Is there a way to make matplotlib scatter plot mar

2019-03-30 04:12发布

问题:

I'm making scatterplots out of a DF using matplotlib. In order to get different colors for each data set, I'm making two separate calls to plt.scatter:

plt.scatter(zzz['HFmV'], zzz['LFmV'], label = dut_groups[0], color = 'r' )
plt.scatter(qqq['HFmV'], qqq['LFmV'], label = dut_groups[1], color = 'b' )
plt.legend()
plt.show()

This gives me the desired color dependence but really what would be ideal is if I could just get pandas to give me the scatterplot with several datasets on the same plot by something like

df.plot(kind = scatter(x,y, color = df.Group, marker = df.Head)

Apparently there is no such animal (at least that I could find). So, next best thing in my mind would be to put the plt.scatter calls into a loop where I could make the color or marker vary according to one of the rows (not x or y, but some other row. If the row I want to use were a continuous variable it looks like I could use a colormap, but in my case the row I need to sue for this is a string ( categorical type of variable, not a number).

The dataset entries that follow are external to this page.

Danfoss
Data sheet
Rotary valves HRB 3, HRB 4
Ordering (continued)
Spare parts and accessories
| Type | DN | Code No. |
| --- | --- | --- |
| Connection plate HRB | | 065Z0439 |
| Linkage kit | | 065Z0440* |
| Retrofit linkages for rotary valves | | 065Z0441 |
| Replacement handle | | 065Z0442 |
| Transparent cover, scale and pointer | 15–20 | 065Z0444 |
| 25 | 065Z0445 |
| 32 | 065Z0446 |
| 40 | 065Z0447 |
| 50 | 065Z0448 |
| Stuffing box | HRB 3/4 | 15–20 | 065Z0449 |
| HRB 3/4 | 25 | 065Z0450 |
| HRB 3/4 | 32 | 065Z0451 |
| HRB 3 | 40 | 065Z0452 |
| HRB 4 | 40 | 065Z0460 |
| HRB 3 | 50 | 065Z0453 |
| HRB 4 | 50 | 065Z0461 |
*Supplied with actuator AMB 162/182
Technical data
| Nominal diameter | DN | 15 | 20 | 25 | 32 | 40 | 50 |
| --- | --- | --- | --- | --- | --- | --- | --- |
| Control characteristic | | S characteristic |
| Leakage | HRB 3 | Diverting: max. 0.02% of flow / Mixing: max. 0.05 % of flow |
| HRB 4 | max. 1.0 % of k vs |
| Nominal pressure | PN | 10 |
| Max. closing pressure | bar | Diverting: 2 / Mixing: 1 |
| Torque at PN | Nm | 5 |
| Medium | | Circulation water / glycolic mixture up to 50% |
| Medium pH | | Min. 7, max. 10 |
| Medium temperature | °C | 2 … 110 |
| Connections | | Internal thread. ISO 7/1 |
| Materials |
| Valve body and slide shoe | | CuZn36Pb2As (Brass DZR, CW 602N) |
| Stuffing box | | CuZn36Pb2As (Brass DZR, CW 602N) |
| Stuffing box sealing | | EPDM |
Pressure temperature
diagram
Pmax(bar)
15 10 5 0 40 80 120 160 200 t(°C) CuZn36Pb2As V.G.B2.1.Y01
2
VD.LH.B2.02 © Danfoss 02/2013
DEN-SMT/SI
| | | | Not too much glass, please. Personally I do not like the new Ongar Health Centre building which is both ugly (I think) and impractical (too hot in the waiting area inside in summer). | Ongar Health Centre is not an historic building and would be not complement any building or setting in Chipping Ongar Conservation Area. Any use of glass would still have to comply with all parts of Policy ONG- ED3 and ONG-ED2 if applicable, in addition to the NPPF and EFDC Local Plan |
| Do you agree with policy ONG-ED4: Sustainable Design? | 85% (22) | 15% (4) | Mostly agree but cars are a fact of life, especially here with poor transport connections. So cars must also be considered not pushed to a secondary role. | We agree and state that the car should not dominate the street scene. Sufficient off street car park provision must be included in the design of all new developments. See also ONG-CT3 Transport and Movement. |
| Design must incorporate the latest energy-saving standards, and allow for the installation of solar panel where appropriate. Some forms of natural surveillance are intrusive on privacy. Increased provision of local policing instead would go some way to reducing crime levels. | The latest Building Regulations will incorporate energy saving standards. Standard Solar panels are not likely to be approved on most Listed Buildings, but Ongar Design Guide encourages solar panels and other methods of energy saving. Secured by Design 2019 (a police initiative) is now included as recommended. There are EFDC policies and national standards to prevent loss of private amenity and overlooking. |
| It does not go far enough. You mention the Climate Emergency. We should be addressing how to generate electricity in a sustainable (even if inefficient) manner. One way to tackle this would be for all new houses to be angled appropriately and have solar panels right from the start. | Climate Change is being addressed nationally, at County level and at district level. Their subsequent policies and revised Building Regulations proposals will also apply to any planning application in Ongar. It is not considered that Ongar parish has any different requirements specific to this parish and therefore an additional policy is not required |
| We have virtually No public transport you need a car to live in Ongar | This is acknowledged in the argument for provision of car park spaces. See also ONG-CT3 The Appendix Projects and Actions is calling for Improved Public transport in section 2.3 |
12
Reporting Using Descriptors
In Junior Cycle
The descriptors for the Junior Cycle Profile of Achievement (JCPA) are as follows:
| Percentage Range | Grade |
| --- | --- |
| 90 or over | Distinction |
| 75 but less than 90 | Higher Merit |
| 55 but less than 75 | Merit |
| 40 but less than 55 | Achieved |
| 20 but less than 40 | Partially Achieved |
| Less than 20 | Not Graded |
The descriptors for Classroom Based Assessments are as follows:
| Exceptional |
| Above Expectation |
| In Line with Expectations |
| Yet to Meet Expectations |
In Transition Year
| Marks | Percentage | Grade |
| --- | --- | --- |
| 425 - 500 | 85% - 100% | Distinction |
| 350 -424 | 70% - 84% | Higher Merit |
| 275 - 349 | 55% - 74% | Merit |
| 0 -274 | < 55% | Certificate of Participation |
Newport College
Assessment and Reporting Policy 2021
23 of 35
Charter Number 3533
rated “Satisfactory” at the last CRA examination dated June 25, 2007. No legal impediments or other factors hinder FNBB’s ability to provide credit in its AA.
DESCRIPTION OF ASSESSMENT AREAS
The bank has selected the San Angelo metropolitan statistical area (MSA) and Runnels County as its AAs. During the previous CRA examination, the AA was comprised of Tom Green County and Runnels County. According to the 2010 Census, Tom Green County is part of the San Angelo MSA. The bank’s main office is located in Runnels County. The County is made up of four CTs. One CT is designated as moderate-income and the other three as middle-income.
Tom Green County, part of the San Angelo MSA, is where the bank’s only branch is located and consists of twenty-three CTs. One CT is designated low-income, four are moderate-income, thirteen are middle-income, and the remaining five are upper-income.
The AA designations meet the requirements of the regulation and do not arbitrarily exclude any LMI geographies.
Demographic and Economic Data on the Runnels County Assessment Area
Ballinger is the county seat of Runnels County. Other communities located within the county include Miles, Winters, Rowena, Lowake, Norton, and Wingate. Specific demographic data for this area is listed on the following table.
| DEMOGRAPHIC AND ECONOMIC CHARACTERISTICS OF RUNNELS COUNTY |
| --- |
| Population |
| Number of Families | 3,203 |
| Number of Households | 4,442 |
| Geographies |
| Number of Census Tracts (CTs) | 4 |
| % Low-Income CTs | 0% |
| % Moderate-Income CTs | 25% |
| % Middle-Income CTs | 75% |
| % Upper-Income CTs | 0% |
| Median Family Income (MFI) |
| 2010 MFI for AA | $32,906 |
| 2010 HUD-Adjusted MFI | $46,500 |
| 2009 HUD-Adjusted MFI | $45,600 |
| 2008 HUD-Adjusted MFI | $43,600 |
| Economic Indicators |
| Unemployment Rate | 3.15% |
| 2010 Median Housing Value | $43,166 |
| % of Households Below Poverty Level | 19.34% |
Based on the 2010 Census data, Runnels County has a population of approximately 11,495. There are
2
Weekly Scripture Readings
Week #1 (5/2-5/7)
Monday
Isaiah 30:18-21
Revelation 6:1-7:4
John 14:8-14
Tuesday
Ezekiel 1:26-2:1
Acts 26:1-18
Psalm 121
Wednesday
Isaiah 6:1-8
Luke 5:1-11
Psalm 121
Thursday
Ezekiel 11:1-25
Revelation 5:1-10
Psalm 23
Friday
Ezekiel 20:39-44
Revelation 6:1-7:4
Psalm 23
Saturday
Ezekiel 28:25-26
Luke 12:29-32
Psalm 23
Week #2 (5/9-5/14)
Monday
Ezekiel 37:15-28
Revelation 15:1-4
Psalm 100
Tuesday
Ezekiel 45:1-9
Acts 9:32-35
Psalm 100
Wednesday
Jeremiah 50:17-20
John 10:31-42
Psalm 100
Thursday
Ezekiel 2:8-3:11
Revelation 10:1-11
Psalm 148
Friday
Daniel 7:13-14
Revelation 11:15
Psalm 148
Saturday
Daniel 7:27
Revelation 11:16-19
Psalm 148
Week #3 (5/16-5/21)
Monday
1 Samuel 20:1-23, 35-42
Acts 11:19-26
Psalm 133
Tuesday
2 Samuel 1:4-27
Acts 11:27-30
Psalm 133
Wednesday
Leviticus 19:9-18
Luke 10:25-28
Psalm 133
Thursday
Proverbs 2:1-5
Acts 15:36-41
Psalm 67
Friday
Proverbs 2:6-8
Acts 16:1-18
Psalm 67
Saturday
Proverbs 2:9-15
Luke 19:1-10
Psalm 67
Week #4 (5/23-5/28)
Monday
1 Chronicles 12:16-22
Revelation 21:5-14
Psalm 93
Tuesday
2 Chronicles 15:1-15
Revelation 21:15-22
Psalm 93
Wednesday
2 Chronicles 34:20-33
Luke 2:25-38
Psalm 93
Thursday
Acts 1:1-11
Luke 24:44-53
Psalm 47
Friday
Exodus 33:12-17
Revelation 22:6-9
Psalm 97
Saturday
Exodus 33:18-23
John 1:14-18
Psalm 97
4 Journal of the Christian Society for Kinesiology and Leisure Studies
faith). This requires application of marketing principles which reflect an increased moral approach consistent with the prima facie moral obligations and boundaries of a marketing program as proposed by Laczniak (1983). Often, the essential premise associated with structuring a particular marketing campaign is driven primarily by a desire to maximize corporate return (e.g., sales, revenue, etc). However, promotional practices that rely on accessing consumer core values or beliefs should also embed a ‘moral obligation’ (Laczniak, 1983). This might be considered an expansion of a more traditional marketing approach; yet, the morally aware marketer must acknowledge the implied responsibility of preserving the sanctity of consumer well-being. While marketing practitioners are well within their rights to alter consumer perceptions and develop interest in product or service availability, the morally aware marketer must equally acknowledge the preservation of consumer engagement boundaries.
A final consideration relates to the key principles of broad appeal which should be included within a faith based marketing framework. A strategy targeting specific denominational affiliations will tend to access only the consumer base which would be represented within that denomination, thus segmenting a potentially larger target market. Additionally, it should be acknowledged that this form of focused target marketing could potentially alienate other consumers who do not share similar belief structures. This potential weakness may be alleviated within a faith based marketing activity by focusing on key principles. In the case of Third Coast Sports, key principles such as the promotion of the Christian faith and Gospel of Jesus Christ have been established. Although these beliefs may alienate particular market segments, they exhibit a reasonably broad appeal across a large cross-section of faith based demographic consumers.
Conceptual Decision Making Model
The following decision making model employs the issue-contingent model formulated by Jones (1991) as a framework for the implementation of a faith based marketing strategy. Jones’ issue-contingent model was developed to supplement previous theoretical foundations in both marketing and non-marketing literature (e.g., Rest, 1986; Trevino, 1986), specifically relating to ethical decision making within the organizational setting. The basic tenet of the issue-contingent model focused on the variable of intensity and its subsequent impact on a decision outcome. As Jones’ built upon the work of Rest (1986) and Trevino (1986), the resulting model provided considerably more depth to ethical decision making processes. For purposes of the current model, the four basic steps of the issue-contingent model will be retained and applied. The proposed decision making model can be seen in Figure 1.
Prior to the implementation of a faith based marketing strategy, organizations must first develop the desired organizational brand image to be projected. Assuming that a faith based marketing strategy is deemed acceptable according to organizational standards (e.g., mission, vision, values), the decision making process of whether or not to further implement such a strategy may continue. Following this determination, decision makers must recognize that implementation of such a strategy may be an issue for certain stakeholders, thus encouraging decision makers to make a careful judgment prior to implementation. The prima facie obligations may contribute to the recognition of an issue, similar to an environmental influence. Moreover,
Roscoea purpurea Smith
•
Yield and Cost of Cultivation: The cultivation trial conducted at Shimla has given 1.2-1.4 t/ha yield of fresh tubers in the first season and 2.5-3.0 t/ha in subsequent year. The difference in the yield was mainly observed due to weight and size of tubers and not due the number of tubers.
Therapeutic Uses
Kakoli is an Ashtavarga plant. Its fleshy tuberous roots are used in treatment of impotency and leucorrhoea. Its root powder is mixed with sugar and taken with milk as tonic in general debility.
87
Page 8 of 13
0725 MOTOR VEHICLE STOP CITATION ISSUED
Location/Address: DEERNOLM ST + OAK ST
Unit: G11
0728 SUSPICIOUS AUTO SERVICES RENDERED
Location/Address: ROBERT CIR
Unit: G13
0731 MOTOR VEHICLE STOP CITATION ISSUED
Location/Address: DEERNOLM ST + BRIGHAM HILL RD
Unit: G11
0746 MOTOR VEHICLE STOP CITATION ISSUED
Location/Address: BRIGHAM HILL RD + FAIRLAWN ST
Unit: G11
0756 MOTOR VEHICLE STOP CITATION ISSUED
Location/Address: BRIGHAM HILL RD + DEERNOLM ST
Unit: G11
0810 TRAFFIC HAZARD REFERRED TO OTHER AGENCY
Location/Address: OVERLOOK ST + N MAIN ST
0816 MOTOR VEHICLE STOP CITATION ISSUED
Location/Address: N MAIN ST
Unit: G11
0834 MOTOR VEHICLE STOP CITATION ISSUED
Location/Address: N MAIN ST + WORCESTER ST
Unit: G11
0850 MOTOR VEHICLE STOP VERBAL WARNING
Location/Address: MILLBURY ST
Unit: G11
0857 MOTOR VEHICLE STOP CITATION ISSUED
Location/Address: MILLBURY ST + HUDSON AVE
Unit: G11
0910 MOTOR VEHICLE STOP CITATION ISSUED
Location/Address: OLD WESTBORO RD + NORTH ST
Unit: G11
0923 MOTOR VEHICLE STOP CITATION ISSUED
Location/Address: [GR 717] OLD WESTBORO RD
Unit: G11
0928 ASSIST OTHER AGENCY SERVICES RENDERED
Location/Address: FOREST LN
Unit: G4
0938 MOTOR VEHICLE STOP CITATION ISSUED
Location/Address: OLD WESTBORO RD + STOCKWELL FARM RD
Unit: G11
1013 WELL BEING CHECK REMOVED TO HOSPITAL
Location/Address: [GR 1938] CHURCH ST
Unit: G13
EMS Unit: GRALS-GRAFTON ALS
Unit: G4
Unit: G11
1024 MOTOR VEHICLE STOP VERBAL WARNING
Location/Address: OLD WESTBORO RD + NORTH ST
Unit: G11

Any help much appreciated.

回答1:

What you're doing will almost work, but you have to pass color a vector of colors, not just a vector of variables. So you could do:

color = df.Group.map({dut_groups[0]: "r", dut_groups[1]: "b"})
plt.scatter(x, y, color=color)

Same goes for the marker style

You could also use seaborn to do the color-mapping the way you expect (as discussed here), although it doesn't do marker style mapping:

import seaborn as sns
import pandas as pd
from numpy.random import randn

data = pd.DataFrame(dict(x=randn(40), y=randn(40), g=["a", "b"] * 20))
sns.lmplot("x", "y", hue="g", data=data, fit_reg=False)